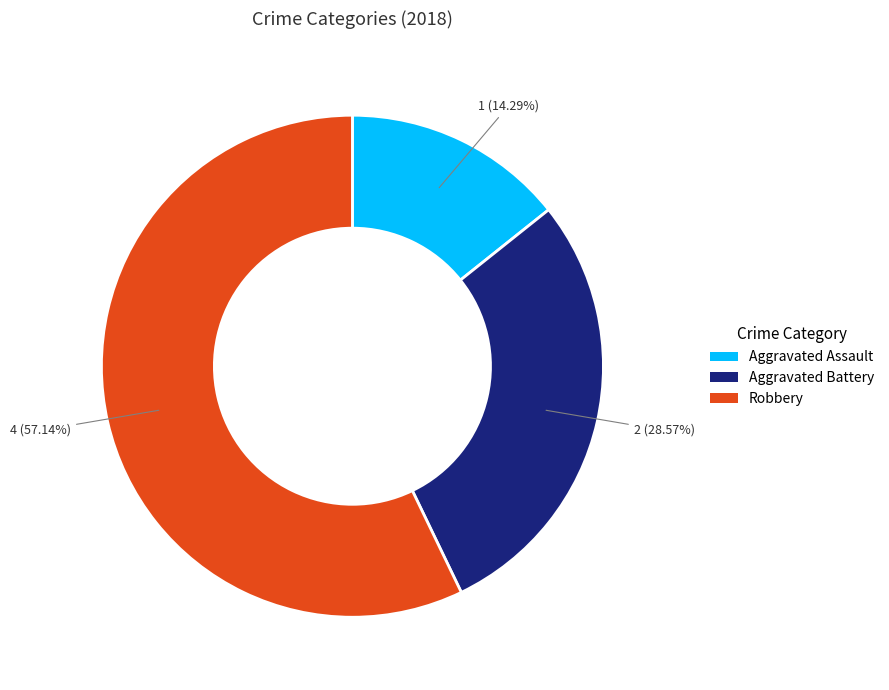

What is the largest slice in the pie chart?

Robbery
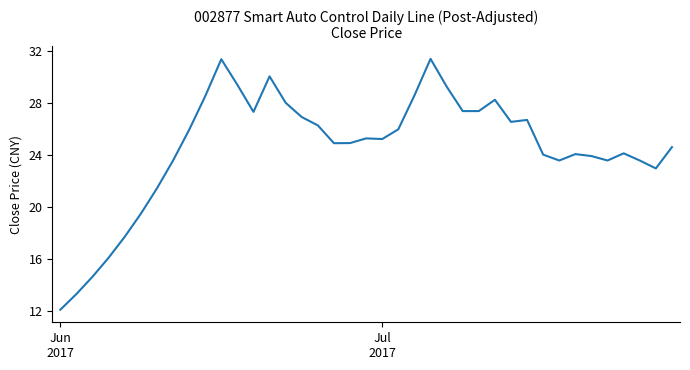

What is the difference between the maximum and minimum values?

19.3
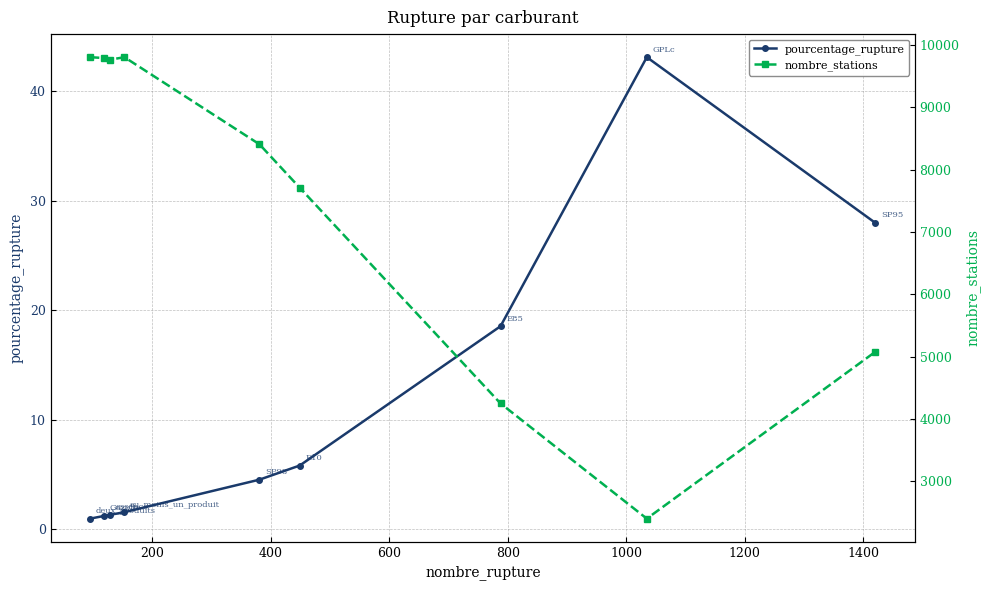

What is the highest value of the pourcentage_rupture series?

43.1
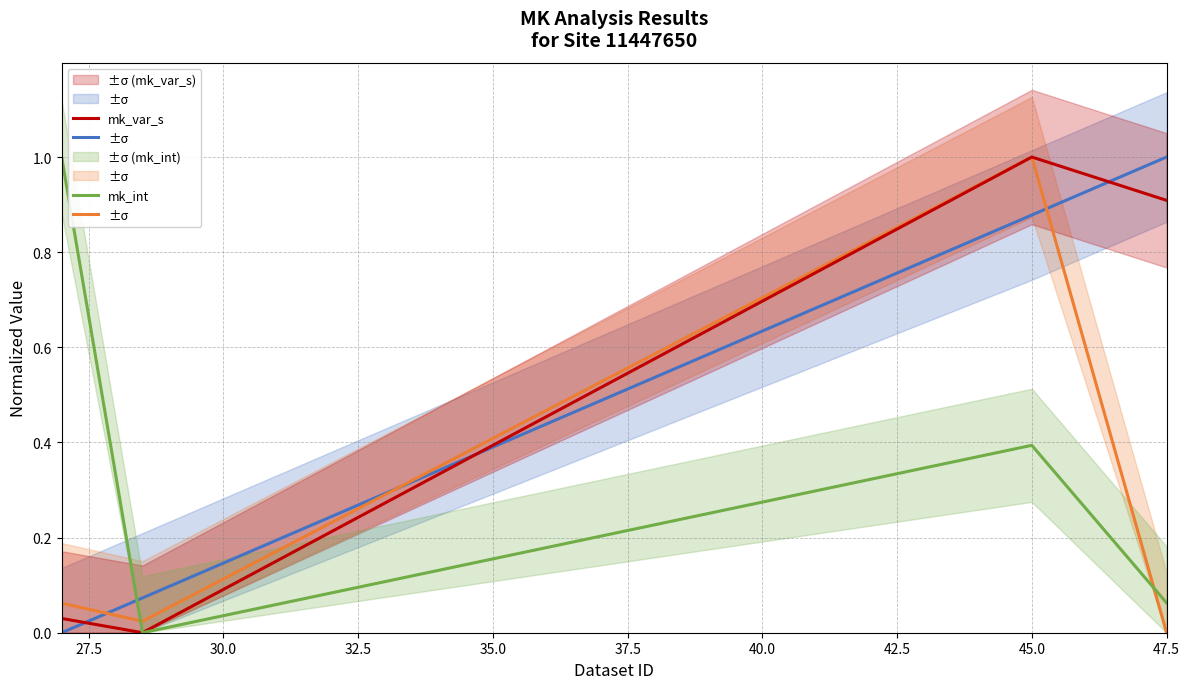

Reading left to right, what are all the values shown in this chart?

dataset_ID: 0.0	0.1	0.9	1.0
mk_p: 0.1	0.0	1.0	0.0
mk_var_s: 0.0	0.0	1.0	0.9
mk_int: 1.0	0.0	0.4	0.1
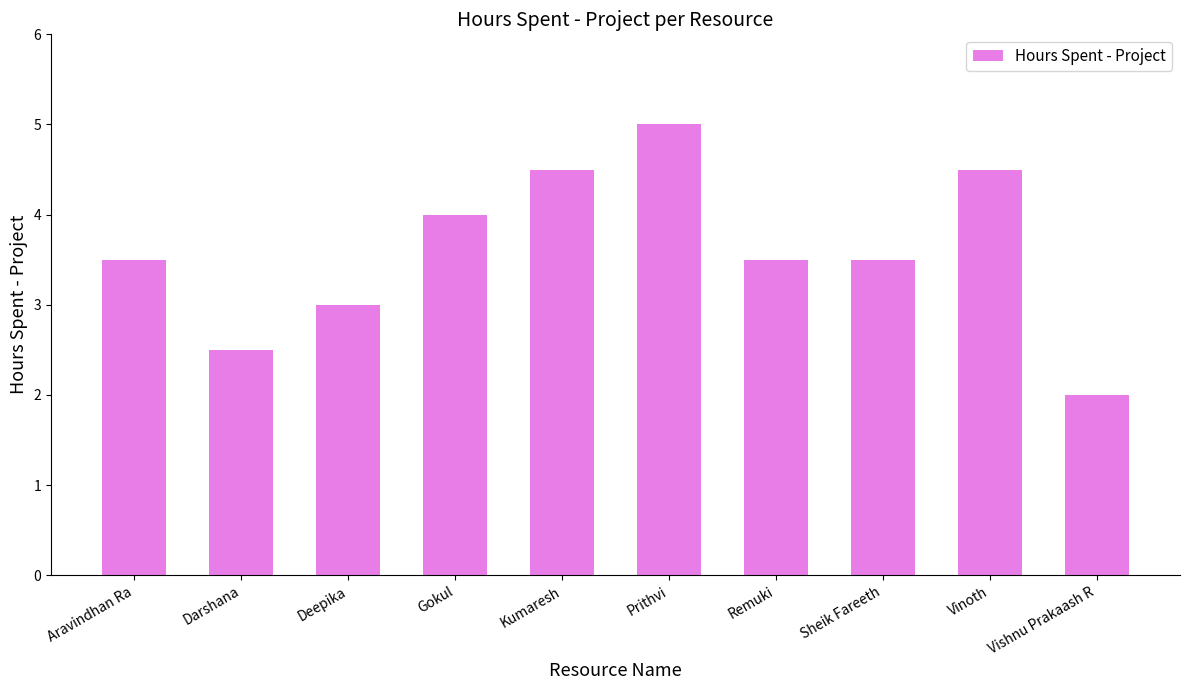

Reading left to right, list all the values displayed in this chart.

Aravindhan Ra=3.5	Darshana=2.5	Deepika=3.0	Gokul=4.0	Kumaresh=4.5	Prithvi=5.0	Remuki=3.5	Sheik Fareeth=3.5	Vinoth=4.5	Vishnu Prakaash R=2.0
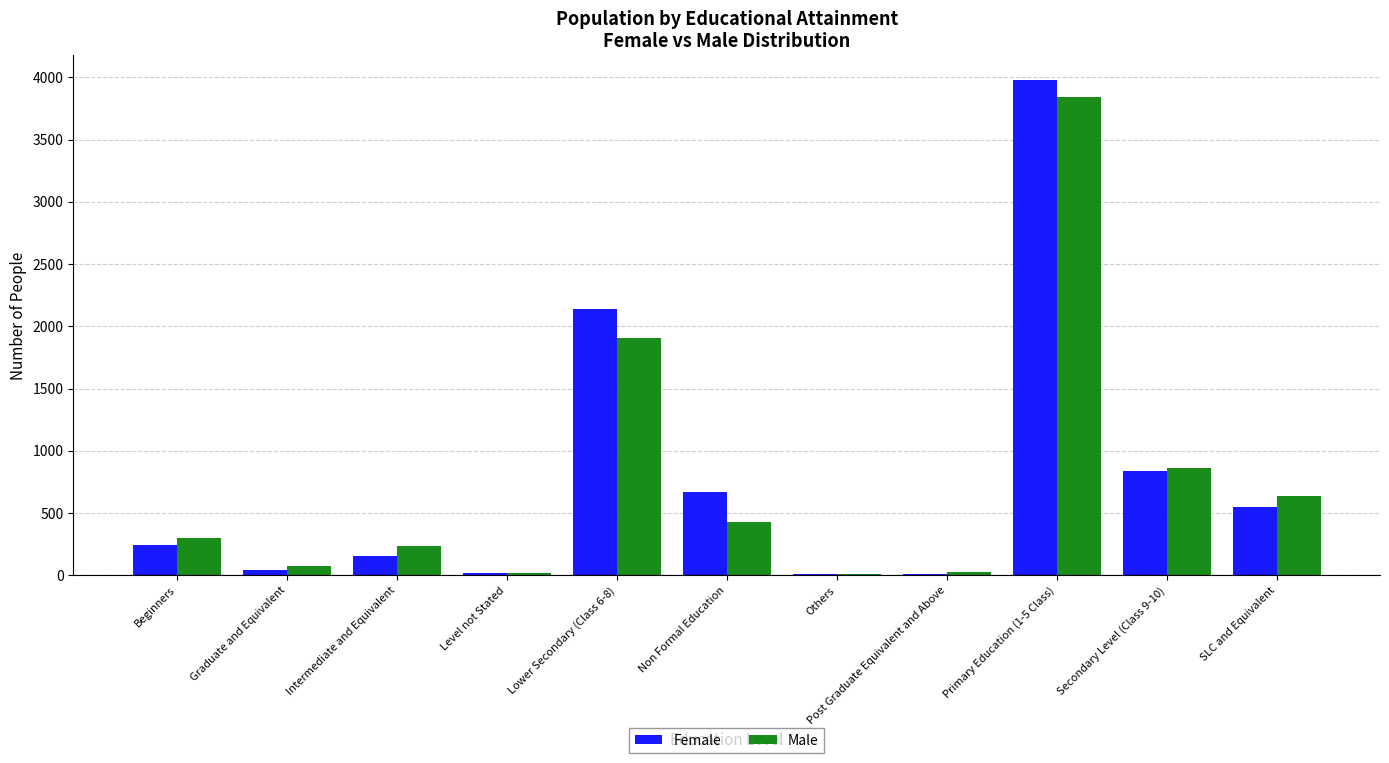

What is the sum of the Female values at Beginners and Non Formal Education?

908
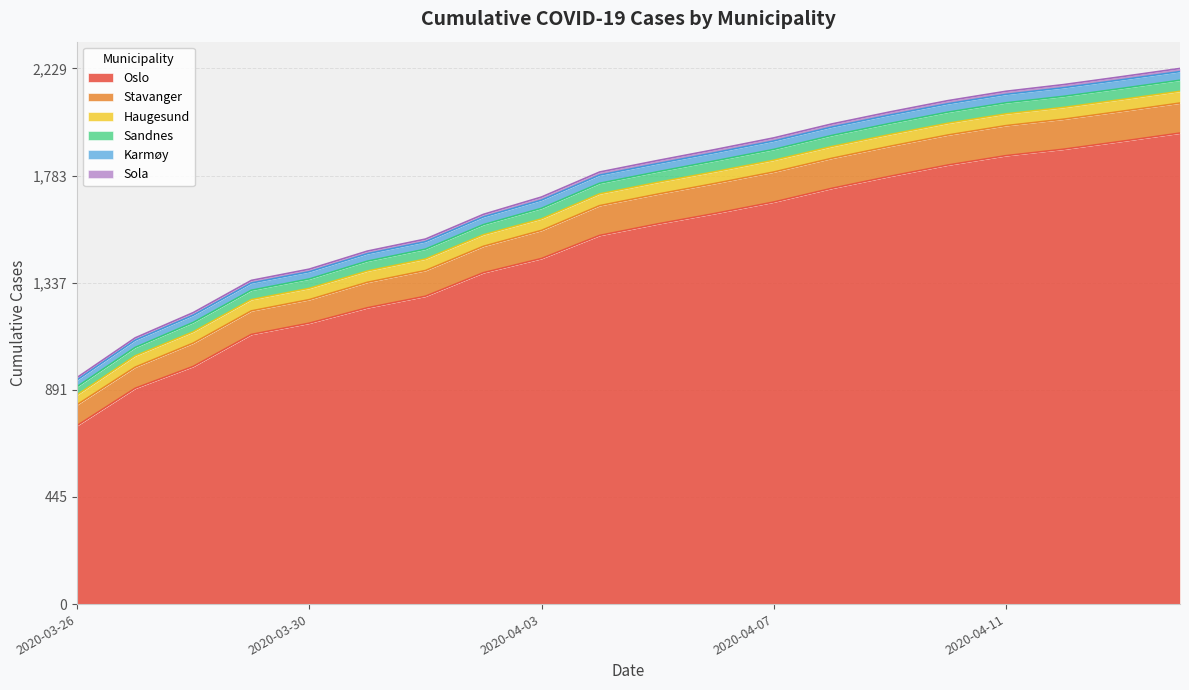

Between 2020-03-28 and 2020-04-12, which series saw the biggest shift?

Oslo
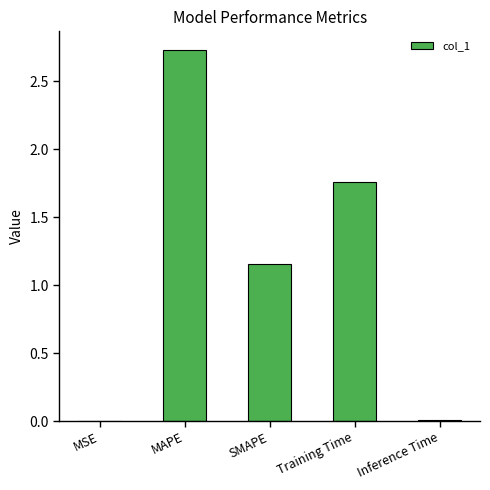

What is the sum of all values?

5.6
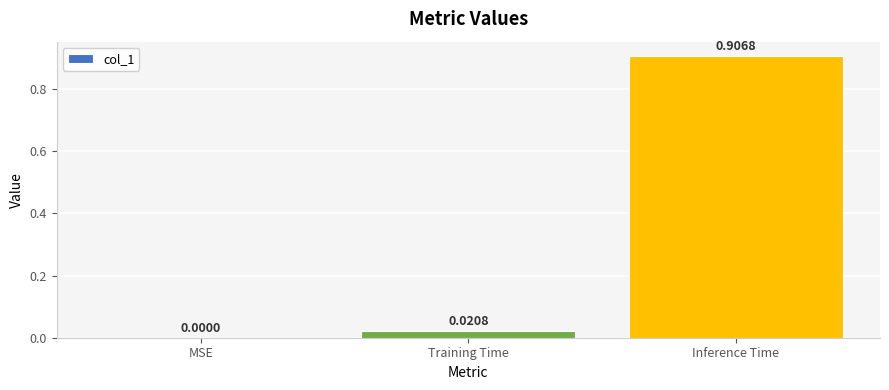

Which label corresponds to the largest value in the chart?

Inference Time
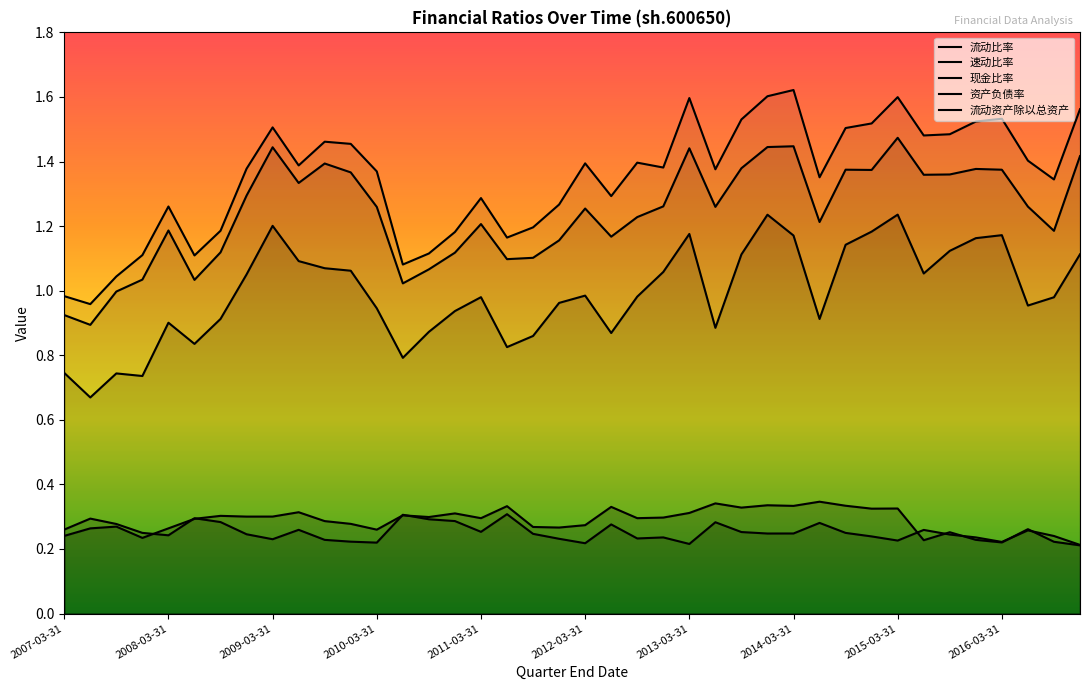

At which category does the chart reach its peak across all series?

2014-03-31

====

#### 할 일:
"What is the sum of the"이 들어 있는 줄부터 기록의 끝까지를 한 글자도 바꾸지 말고 다시 적으세요. 그림 표시는 답에서 빼세요.

#### 연습 답변:
What is the sum of the Female values at Beginners and Non Formal Education?

908

Between 2020-03-28 and 2020-04-12, which series saw the biggest shift?

Oslo

What is the sum of all values?

5.6

Which label corresponds to the largest value in the chart?

Inference Time

At which category does the chart reach its peak across all series?

2014-03-31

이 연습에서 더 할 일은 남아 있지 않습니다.